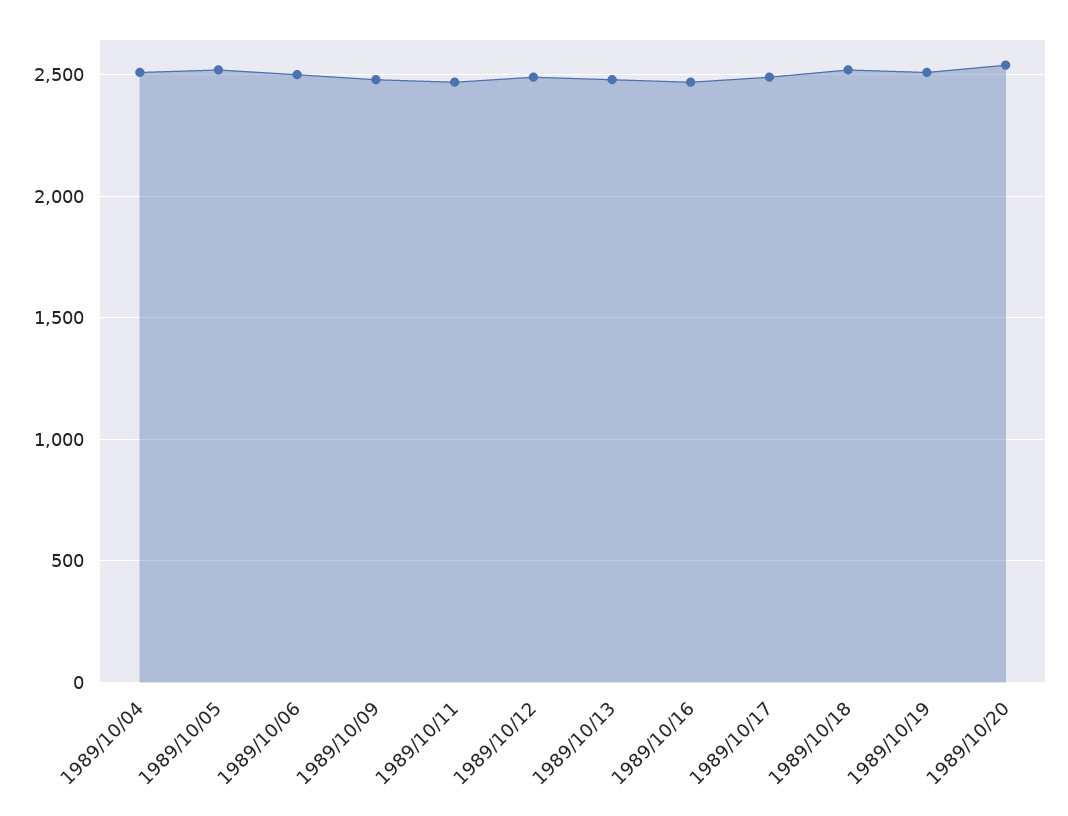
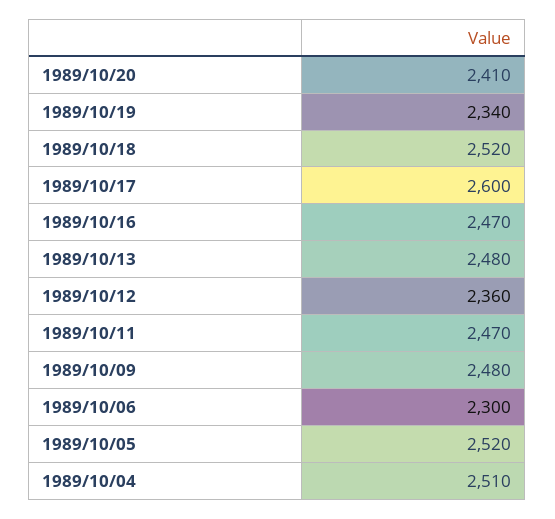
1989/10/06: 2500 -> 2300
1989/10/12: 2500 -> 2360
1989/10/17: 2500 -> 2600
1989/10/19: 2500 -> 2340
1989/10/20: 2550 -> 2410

__Exercise brief__
Reproduce the lines above exactly, image-free.

__Response area__
1989/10/06: 2500 -> 2300
1989/10/12: 2500 -> 2360
1989/10/17: 2500 -> 2600
1989/10/19: 2500 -> 2340
1989/10/20: 2550 -> 2410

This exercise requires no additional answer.